Joint Oireachtas Committee on Arts, Heritage, Regional, Rural and Gaeltacht Affairs

Irish Film Industry: Discussion (Resumed)

11:00 am

Mr. John Arkins:

I can give the Deputy a summary of our 2011 submission, from the time when I was shop steward and president of the branch. This is the mechanism from which those figures come. This was a 2011 report called the Creative Capiral report. Every five years, a report is prepared by vested interest groups, usually at the time of a change of Government. Now we have the Crowe Horwath report. This is how they come to these figures. This is what lay people need to hear, before deciding what they think .

The report claimed that crew are employed on a 38-hour week, and work 232 days per year. It found that the 38-hour week average is derived from a 39-hour week average for manual workers and a 37-hour week for clerical professionals and technical workers. The 232-day working year is derived as follows. From 365 days, 104 are subtracted for weekends; a further nine for public holidays; 20 days are then subtracted for average annual leave. This leaves 232 days.

We and our colleagues work for up to 70 or 80 hours a week. That has been reported as a 38-hour week. All of the hours worked have been counted. That is how they arrive at an figure of 17,000 people in full-time jobs, working 1,365 hours a year. They calculate the hours, not the people. One can do that all one likes, but that is the reality. Those were the findings of the Creative Capiral report from 2010. That is their contention, not ours.

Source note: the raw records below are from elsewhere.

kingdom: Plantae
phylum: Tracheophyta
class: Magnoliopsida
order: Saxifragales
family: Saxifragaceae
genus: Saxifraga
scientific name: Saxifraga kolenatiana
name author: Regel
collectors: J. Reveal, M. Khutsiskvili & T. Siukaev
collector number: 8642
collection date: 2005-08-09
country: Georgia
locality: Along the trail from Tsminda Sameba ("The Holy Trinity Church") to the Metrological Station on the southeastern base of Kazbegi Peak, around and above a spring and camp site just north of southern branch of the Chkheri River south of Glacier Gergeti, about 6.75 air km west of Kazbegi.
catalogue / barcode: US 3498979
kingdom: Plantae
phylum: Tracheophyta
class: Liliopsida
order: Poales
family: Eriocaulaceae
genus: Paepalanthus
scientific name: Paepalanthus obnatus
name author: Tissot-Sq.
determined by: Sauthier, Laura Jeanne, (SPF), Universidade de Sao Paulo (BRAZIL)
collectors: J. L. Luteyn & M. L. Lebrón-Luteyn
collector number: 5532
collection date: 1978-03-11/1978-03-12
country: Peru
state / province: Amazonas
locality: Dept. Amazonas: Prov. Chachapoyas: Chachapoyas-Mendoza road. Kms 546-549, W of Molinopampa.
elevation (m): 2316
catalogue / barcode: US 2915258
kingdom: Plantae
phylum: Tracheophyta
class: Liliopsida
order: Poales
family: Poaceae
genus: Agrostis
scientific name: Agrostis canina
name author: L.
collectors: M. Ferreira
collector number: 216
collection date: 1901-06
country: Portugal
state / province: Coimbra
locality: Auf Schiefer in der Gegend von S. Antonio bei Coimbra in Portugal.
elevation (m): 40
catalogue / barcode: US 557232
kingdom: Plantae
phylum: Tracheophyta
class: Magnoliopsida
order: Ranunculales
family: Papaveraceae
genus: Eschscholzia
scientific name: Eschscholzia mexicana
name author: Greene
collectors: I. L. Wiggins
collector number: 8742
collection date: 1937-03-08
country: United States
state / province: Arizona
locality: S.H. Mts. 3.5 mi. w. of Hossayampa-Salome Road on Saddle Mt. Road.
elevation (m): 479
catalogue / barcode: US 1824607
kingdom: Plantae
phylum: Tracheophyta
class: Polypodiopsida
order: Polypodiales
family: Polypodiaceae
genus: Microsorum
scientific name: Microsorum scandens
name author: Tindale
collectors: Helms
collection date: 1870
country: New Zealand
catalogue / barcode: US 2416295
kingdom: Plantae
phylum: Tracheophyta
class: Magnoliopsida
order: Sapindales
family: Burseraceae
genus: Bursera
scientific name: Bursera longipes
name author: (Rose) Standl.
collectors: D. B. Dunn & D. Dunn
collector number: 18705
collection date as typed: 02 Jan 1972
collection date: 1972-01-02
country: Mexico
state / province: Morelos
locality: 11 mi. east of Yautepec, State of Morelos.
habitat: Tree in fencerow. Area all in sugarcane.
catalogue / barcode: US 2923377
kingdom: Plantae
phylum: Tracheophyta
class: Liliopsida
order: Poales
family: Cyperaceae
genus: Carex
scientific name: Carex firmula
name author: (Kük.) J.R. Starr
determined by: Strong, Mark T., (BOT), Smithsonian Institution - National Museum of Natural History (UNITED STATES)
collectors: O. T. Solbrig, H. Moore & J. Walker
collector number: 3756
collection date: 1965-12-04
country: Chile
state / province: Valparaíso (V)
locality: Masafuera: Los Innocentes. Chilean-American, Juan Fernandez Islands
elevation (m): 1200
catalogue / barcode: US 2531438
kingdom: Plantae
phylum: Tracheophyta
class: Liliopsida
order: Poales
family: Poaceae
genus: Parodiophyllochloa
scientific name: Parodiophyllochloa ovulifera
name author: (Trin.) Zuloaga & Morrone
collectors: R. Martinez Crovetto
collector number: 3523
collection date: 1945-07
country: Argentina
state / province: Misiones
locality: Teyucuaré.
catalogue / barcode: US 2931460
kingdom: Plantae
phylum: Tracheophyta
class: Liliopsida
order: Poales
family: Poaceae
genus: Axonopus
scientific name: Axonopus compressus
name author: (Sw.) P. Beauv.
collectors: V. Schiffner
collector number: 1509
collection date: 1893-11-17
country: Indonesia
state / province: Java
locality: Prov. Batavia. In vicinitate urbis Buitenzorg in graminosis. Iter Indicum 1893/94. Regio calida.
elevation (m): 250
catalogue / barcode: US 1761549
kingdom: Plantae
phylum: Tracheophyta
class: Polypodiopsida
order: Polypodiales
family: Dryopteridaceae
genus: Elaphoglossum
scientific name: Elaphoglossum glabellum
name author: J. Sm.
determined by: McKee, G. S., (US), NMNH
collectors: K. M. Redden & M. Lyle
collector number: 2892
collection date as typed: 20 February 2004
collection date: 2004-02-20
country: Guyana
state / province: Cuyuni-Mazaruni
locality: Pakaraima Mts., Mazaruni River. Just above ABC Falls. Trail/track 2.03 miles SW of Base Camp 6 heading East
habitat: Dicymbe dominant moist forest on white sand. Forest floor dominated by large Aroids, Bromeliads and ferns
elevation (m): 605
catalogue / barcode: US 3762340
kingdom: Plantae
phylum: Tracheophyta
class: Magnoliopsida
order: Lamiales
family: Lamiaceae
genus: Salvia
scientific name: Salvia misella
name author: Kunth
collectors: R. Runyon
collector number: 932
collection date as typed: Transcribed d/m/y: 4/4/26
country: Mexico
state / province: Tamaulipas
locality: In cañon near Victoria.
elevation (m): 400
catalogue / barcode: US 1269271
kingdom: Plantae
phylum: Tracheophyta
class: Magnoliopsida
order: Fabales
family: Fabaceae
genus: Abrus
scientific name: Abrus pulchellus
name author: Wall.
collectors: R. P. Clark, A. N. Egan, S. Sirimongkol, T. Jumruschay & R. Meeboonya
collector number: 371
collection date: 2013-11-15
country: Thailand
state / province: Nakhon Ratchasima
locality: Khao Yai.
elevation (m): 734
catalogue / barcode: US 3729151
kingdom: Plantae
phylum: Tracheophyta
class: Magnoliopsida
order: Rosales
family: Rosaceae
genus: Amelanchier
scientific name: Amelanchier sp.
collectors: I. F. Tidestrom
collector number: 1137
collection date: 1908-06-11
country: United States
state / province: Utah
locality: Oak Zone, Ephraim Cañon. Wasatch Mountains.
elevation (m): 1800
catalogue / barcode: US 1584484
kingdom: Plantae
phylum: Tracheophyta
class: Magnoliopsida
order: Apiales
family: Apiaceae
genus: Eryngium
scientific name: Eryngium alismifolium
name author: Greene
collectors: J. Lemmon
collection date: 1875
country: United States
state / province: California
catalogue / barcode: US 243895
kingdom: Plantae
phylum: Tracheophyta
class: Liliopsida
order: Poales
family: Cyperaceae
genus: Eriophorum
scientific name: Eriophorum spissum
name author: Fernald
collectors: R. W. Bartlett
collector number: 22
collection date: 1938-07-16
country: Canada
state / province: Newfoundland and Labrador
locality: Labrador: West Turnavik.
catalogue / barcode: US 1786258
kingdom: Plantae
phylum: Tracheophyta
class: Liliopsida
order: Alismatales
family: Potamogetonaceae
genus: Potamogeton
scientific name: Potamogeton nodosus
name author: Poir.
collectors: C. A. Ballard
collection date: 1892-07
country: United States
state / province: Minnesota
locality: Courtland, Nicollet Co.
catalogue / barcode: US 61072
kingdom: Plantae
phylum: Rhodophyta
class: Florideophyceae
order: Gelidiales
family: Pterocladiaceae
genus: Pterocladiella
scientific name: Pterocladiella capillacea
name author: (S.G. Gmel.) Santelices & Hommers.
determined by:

The report did avert to industrial relations issues, and following its publication the then Minister for Arts, Heritage and the Gaeltacht, Deputy Jimmy Deenihan, appointed a man named Mr. Peter Cassells to investigate industrial relations in Irish film. He would not take the job, and it was given to a lovely man by the name of Mr. Finbarr Flood, whom I was privileged to meet. He started his working life as a 14-year-old boy at the Guinness brewery. Over his working career, he ended up becoming the managing director of the company. He was also the chair of the Labour Court. Mr. Flood said he could understand that after 27 years working in the industry, I am still humping timber. The man on my right is still humping timber. There is no career path, because no one takes responsibility. No one has to.

That is how they came up with the figures, and that is how they come up with the figures today. As a group of workers, we have been excluded. We are habitually employed by my employer and associate employers. I refer to the McHenry brothers. This is law adjudicated on by the court. We cannot be treated any less favourably than full-time workers, but we have been excluded from our workplace by agreements. The employers do not hire get union members; they get conscripts. They are conscripted for one job and one job only. That is the problem.